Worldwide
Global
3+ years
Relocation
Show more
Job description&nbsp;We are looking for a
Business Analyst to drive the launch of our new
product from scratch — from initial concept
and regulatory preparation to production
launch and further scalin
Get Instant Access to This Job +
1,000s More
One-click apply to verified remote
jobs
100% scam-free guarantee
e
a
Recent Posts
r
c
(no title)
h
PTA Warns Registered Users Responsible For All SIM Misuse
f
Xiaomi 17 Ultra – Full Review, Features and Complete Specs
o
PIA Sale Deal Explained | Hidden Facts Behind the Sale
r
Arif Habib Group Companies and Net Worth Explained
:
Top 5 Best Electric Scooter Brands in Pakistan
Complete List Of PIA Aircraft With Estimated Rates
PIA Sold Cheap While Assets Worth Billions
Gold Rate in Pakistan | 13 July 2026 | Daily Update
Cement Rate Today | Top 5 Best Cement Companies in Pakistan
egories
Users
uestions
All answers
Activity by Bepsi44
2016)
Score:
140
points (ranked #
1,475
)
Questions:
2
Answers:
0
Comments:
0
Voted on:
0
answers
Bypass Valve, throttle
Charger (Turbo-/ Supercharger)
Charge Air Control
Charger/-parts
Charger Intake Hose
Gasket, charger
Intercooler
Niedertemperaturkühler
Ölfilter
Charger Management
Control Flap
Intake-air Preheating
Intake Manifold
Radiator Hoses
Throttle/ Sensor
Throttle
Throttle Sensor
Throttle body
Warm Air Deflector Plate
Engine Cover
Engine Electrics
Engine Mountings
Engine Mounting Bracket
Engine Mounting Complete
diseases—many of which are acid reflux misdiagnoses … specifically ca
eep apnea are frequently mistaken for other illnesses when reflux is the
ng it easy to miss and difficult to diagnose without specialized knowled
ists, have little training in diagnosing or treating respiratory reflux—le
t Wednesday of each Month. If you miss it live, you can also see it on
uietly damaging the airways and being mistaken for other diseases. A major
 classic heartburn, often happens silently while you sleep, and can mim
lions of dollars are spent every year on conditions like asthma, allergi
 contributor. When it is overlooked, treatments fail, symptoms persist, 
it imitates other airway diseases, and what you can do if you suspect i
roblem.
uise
*-*-*
**Problem details**
Count each line of the listing above that holds the string "Companies", and state that count without anything added.

**Answer to the problem**
2